The title and characterization of Keith suggest Keith’s personality
disintegration. That Keith goes from a lawyer and amateur poker player to a
professional player by the book’s end is of course just the edge of the book’s
message. Is Keith’s reconstruction a function of 9/11 or of how its story is
told is closer to one of the core truths of this book. DeLillo’s search for a
novelist’s attempt to interpret the meaning is found in this book instead to
come from the street artist Lianne observes. There is no tenderness; there is
no meaning, only spectacle to these acts. Like the mass media that reproduced
the photograph of the actual falling man for a short period after 9/11, there
is only the cold depiction of a man falling to his death. What meaning there is
from that event will not come from the photograph or from the performance
artist. There is only a numbing of the collective mind to the violence and loss
of innocence that took place on that day. The terrorist and the mass media work
together to create on a large scale Keith’s “unfocused gaze”.
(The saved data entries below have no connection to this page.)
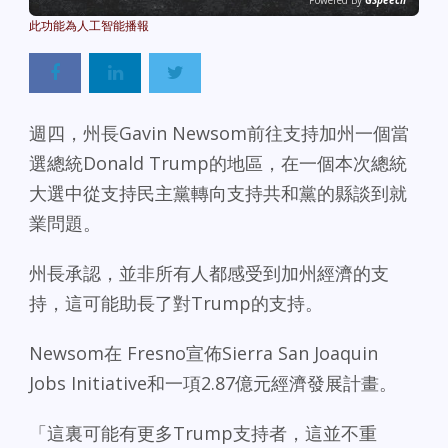
Powered By
GSpeech
週四，州長Gavin Newsom前往支持加州一個當
選總統Donald Trump的地區，在一個本次總統
大選中從支持民主黨轉向支持共和黨的縣談到就
業問題。
州長承認，並非所有人都感受到加州經濟的支
持，這可能助長了對Trump的支持。
Newsom在 Fresno宣佈Sierra San Joaquin
Jobs Initiative和一項2.87億元經濟發展計畫。
「這裏可能有更多Trump支持者，這並不重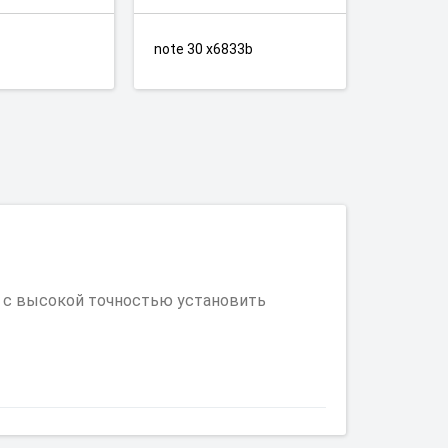
note 30 x6833b
т с высокой точностью установить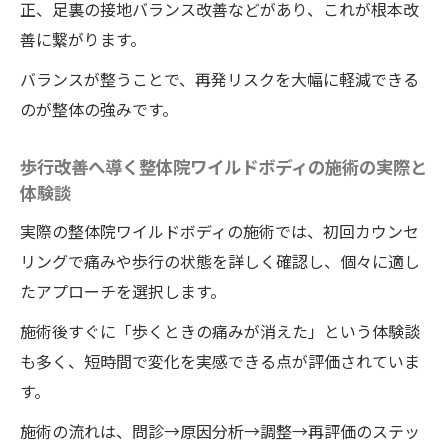
正、足裏の接地バランス改善などがあり、これが根本改
善に繋がります。
バランスが整うことで、再発リスクを大幅に軽減できる
のが整体の強みです。
歩行改善へ導く整体院ワイルドボディの施術の実際と
体験談
実際の整体院ワイルドボディの施術では、初回カウンセ
リングで痛みや歩行の状態を詳しく確認し、個々に適し
たアプローチを選択します。
施術後すぐに「歩くときの痛みが消えた」という体験談
も多く、短時間で変化を実感できる点が評価されていま
す。
施術の流れは、問診→原因分析→調整→再評価のステッ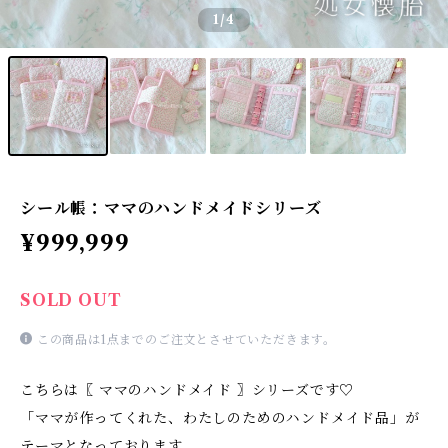
1
/4
シール帳：ママのハンドメイドシリーズ
¥999,999
SOLD OUT
この商品は1点までのご注文とさせていただきます。
こちらは〖 ママのハンドメイド 〗シリーズです♡
「ママが作ってくれた、わたしのためのハンドメイド品」が
テーマとなっております。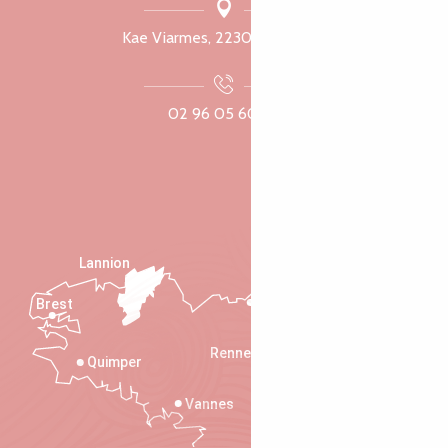
Kae Viarmes, 22300 Lannuon
02 96 05 60 70
Lannion
Brest
Saint-Malo
Rennes
Quimper
Vannes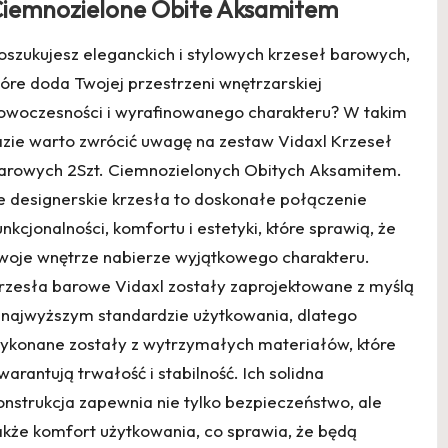
iemnozielone Obite Aksamitem
oszukujesz eleganckich i stylowych krzeseł barowych,
tóre doda Twojej przestrzeni wnętrzarskiej
owoczesności i wyrafinowanego charakteru? W takim
azie warto zwrócić uwagę na zestaw Vidaxl Krzeseł
arowych 2Szt. Ciemnozielonych Obitych Aksamitem.
e designerskie krzesła to doskonałe połączenie
unkcjonalności, komfortu i estetyki, które sprawią, że
woje wnętrze nabierze wyjątkowego charakteru.
rzesła barowe Vidaxl zostały zaprojektowane z myślą
 najwyższym standardzie użytkowania, dlatego
ykonane zostały z wytrzymałych materiałów, które
warantują trwałość i stabilność. Ich solidna
onstrukcja zapewnia nie tylko bezpieczeństwo, ale
akże komfort użytkowania, co sprawia, że będą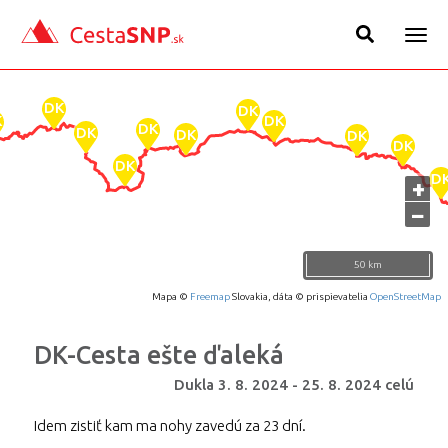
Togg
navig
+
−
50 km
Mapa ©
Freemap
Slovakia, dáta © prispievatelia
OpenStreetMap
DK-Cesta ešte ďaleká
Dukla
3. 8. 2024
-
25. 8. 2024
celú
Idem zistiť kam ma nohy zavedú za 23 dní.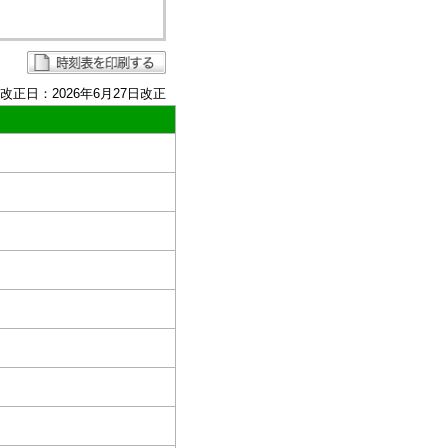
改正日：2026年6月27日改正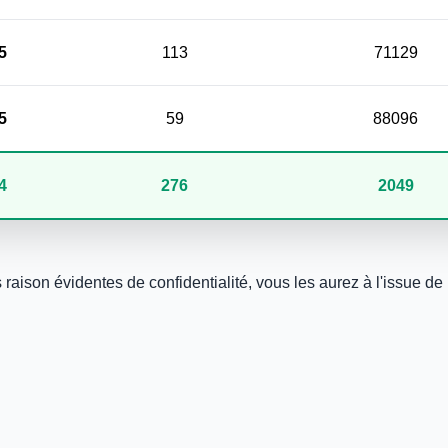
5
113
71129
5
59
88096
4
276
2049
aison évidentes de confidentialité, vous les aurez à l'issue de l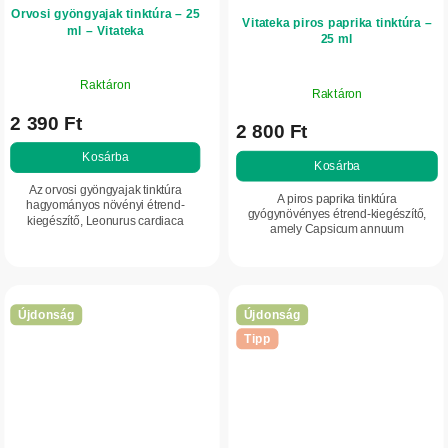
Orvosi gyöngyajak tinktúra – 25
Vitateka piros paprika tinktúra –
ml – Vitateka
25 ml
Raktáron
Raktáron
2 390 Ft
2 800 Ft
Kosárba
Kosárba
Az orvosi gyöngyajak tinktúra
A piros paprika tinktúra
hagyományos növényi étrend-
gyógynövényes étrend-kiegészítő,
kiegészítő, Leonurus cardiaca
amely Capsicum annuum
kivonattal. Támogatja a nyugalmat
terméskivonatot tartalmaz. Támogatja
és az érzelmi egyensúlyt, valamint
a szervezet keringését, az emésztést
segít a fokozott...
és az anyagcsere...
Újdonság
Újdonság
Tipp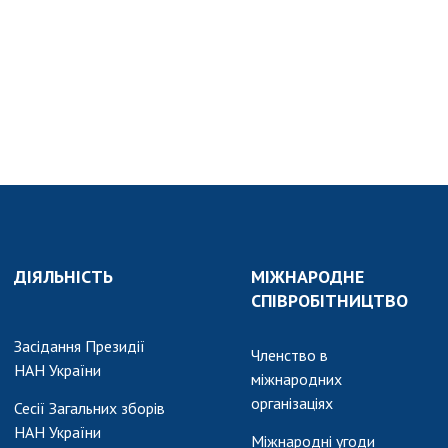
ДІЯЛЬНІСТЬ
МІЖНАРОДНЕ
СПІВРОБІТНИЦТВО
Засідання Президії
Членство в
НАН України
міжнародних
організаціях
Сесії Загальних зборів
НАН України
Міжнародні угоди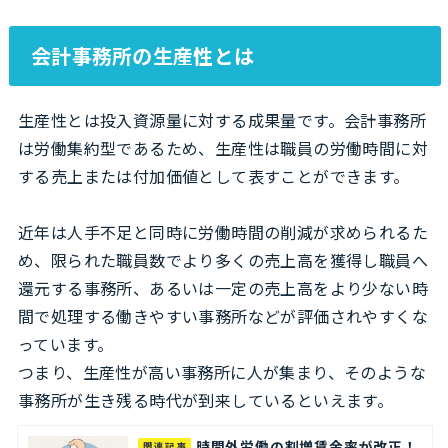
会計事務所の生産性とは
生産性とは投入資源量に対する成果量です。会計事務所
は労働集約型であるため、生産性は職員の労働時間に対
する売上または付加価値として表すことができます。
近年は人手不足と同時に労働時間の削減が求められるた
め、限られた職員数でより多くの売上高を獲得し職員へ
還元する事務所、あるいは一定の売上高をより少ない時
間で処理する働きやすい事務所などが評価されやすくな
っています。
つまり、生産性が高い事務所に人が集まり、そのような
事務所が生き残る時代が到来しているといえます。
時間外労働の割増賃金率が改正！
関連記事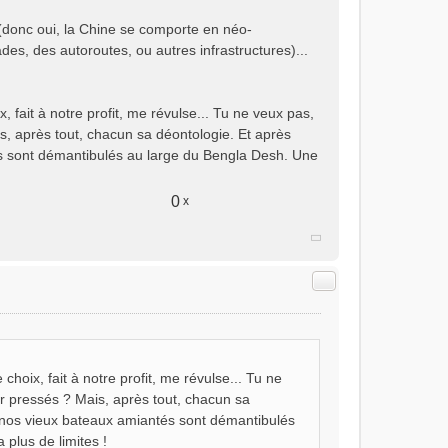
(donc oui, la Chine se comporte en néo-
ades, des autoroutes, ou autres infrastructures)...
x, fait à notre profit, me révulse... Tu ne veux pas,
is, après tout, chacun sa déontologie. Et après
tés sont démantibulés au large du Bengla Desh. Une
0
x
Citer
 choix, fait à notre profit, me révulse... Tu ne
ir pressés ? Mais, après tout, chacun sa
t, nos vieux bateaux amiantés sont démantibulés
 plus de limites !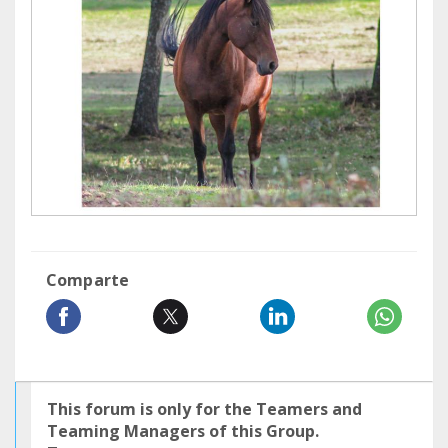
Comparte
This forum is only for the Teamers and
Teaming Managers of this Group.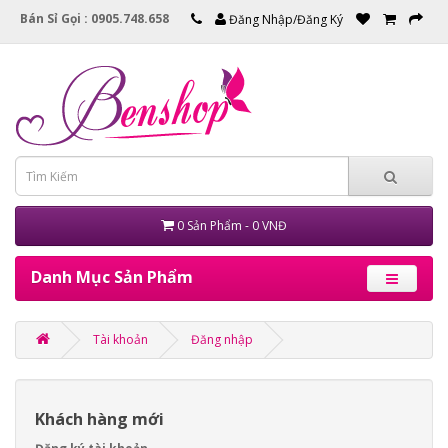
Bán Sỉ Gọi : 0905.748.658
Đăng Nhập/Đăng Ký
0 Sản Phẩm - 0 VNĐ
Danh Mục Sản Phẩm
Tài khoản
Đăng nhập
Khách hàng mới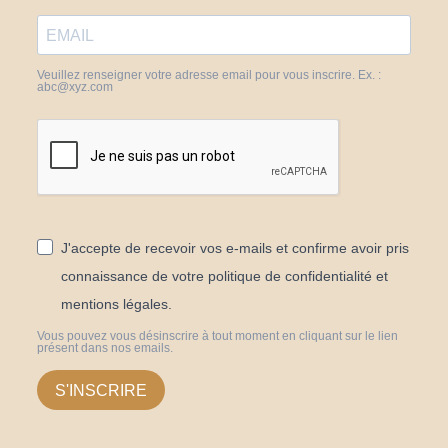
Veuillez renseigner votre adresse email pour vous inscrire. Ex. :
abc@xyz.com
J'accepte de recevoir vos e-mails et confirme avoir pris
connaissance de votre politique de confidentialité et
mentions légales.
Vous pouvez vous désinscrire à tout moment en cliquant sur le lien
présent dans nos emails.
S'INSCRIRE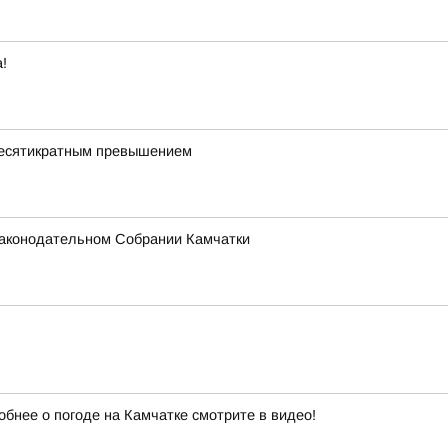
!
 десятикратным превышением
 Законодательном Собрании Камчатки
обнее о погоде на Камчатке смотрите в видео!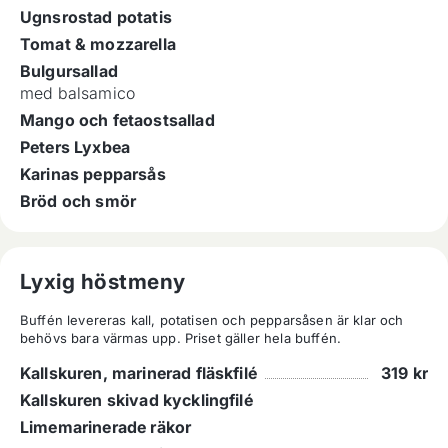
Ugnsrostad potatis
Tomat & mozzarella
Bulgursallad
med balsamico
Mango och fetaostsallad
Peters Lyxbea
Karinas pepparsås
Bröd och smör
Lyxig höstmeny
Buffén levereras kall, potatisen och pepparsåsen är klar och 
behövs bara värmas upp. Priset gäller hela buffén.
Kallskuren, marinerad fläskfilé
319
kr
Kallskuren skivad kycklingfilé
Limemarinerade räkor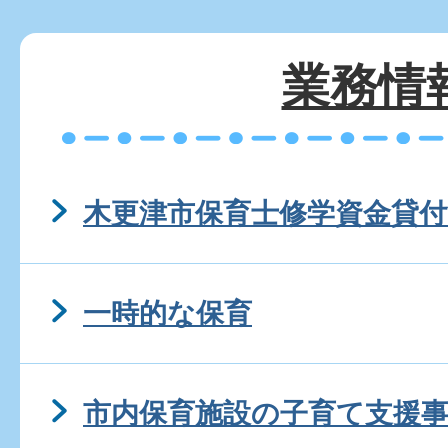
業務情
木更津市保育士修学資金貸付
一時的な保育
市内保育施設の子育て支援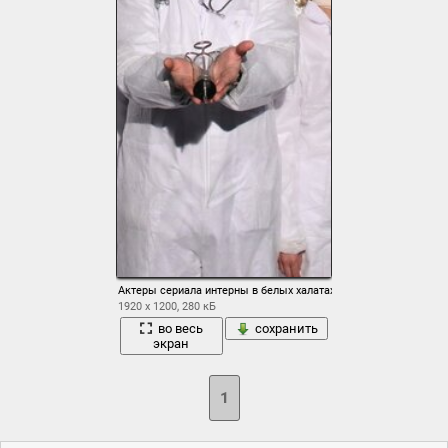
Актеры сериала интерны в белых халатах
1920 x 1200, 280 кБ
во весь
сохранить
экран
1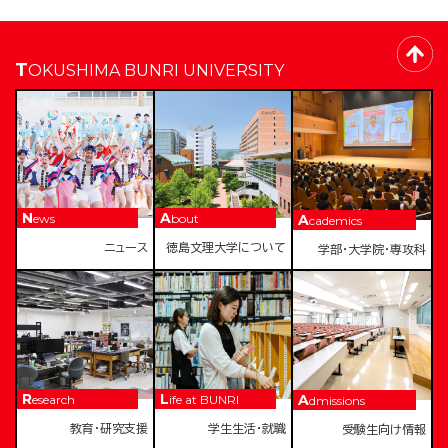
TOKUSHIMA BUNRI UNIVERSITY
News
About
Academics
ニュース
徳島文理大学について
学部・大学院・専攻科
Research
Life at BUNRI
Admissions
教育・研究支援
学生生活・就職
受験生向け情報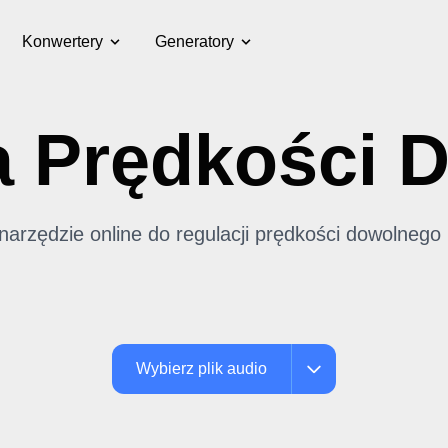
Konwertery
Generatory
 Prędkości 
rzędzie online do regulacji prędkości dowolnego 
Wybierz plik audio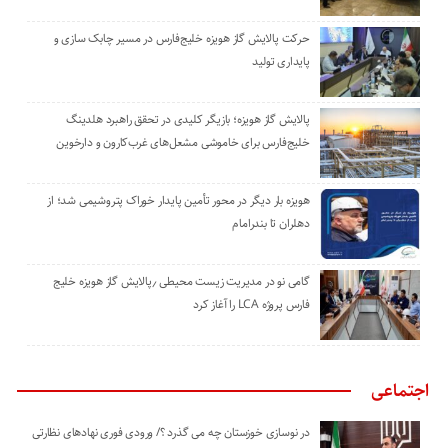
حرکت پالایش گاز هویزه خلیج‌فارس در مسیر چابک سازی و
پایداری تولید
پالایش گاز هویزه؛ بازیگر کلیدی در تحقق راهبرد هلدینگ
خلیج‌فارس برای خاموشی مشعل‌های غرب‌کارون و دارخوین
هویزه بار دیگر در محور تأمین پایدار خوراک پتروشیمی شد؛ از
دهلران تا بندرامام
گامی نو در مدیریت زیست ‌محیطی ٫پالایش گاز هویزه خلیج
‌فارس پروژه LCA را آغاز کرد
اجتماعی
در نوسازی خوزستان چه می گذرد ؟/ ورودی فوری نهادهای نظارتی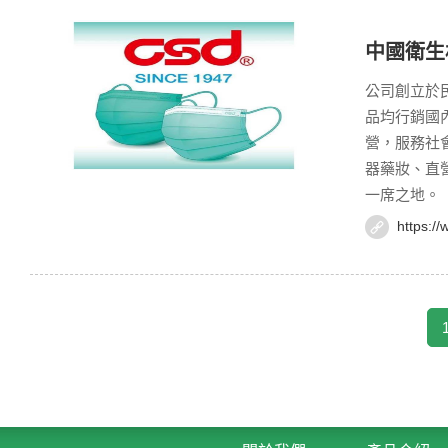
中國衛生
公司創立於
品均行銷國
營，服務社
器藥妝、直
一席之地。
https:/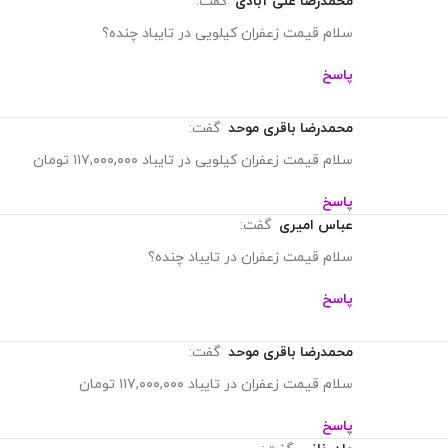
محمدرضا علی آبادی
گفت:
سلام قیمت زعفران کیلویی در تایباد چنده؟
پاسخ
محمدرضا باقری موحد
گفت:
سلام قیمت زعفران کیلویی در تایباد ۱۱۷,۰۰۰,۰۰۰ تومان
پاسخ
عباس امیری
گفت:
سلام قیمت زعفران در تایباد چنده؟
پاسخ
محمدرضا باقری موحد
گفت:
سلام قیمت زعفران در تایباد ۱۱۷,۰۰۰,۰۰۰ تومان
پاسخ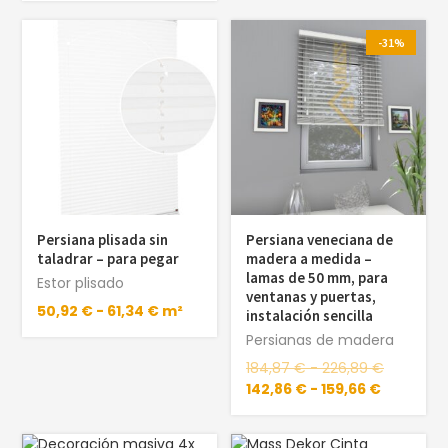
-31%
Persiana plisada sin
Persiana veneciana de
taladrar – para pegar
madera a medida –
lamas de 50 mm, para
Estor plisado
ventanas y puertas,
50,92
€
-
61,34
€
m²
instalación sencilla
Persianas de madera
184,87
€
-
226,89
€
142,86
€
-
159,66
€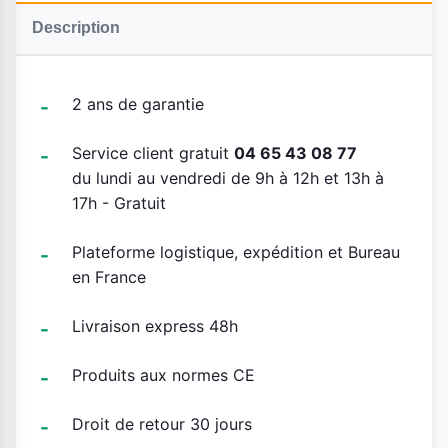
Description
2 ans de garantie
Service client gratuit
04 65 43 08 77
du lundi au vendredi de 9h à 12h et 13h à
17h - Gratuit
Plateforme logistique, expédition et Bureau
en France
Livraison express 48h
Produits aux normes CE
Droit de retour 30 jours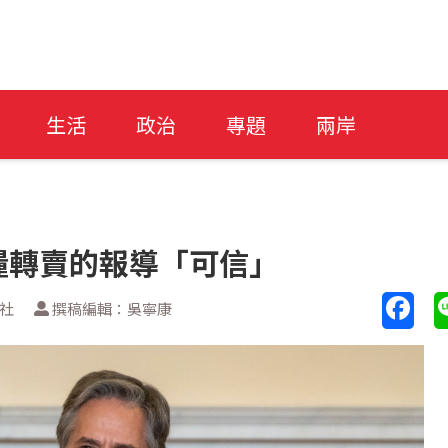
生活
政治
專題
兩岸
糧轉賣的報導「可信」
新社
撰稿編輯：吳寧康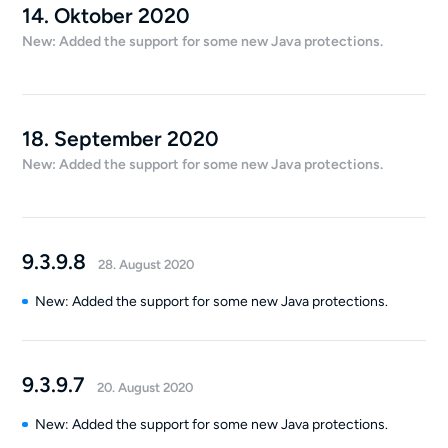
14. Oktober 2020
New: Added the support for some new Java protections.
18. September 2020
New: Added the support for some new Java protections.
9.3.9.8
28. August 2020
New: Added the support for some new Java protections.
9.3.9.7
20. August 2020
New: Added the support for some new Java protections.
This is perhaps best illustrated by the three children in “Falling
Man”, one of which is Keith’s son Justin. He and two peers spend their
afternoons staring through binoculars for “Bill Lawton”. It is with difficulty
that the reader and Keith decipher that the children impressed with the fear
and confusion of 9/11 are looking for bin Laden. The kids explain they learned
Bill Lawtons’ name from the TV. The poignancy of their fear is one thing, but
the continual distortion of events by the mass media is yet another. This distance
and disconnection between the people, the events of their lives and those that
tell the details of those events speak of the times we live in. Fragmented
language and distorted vision are the new tools of communication. The acts of
terrorists are certainly bad enough in themselves, but this cloud of misinformation
and obfuscation is quite another. We live as a people with an unfocused gaze. Courtesy
of the mass media’s re-telling of events, we like Lianne’s Alzheimer patients struggle
to remember the actual events of our lives, or at least their true meanings and
emotional impact.
DeLillo’s desire to tell stories such as 9/11 free of “the
mercies of analogy or simile” reaches its climax in those stairwells of the
WTC. Opening the book as he did with an anonymous Keith falling to his knees in
the ash-covered streets of Manhattan, out of context and meaning; DeLillo gives
the meaning and the emotion felt by the immediate victims as some rushed down
and others up the stairwell. Here the reader finds and feels the pain and
confusion of the people. There is no analogy or simile, only simple experiences
that have value for us all. DeLillo amply demonstrates with these closing pages
that the novelist can still tell the true story of an America as “…a time and
space of falling ash and near night”. DeLillo has been criticized as having
left the broad panoramas of his earlier masterpieces (Underworld, Mao II, Libra),
but by focusing on the close-ups of domestic life and its tediousness coupled
with glimpses of the how the outside world crosses with the individual, he
accomplishes something new and valuable about world views. Is the average
American re-constructing himself from a group mentality, one created by the
mass media – watching the politics of the new millennium, does one really have
to wonder? DeLillo has taken up his challenge to the writers of the world and
sounded both his clarion call to wake up, and has at the same time created an
empathic picture, a small one of those that experienced 9/11 first hand. This is
a book well worth reading for its exploration of the events of 9/11 as well as one
from which to learn about the underworld of modern life.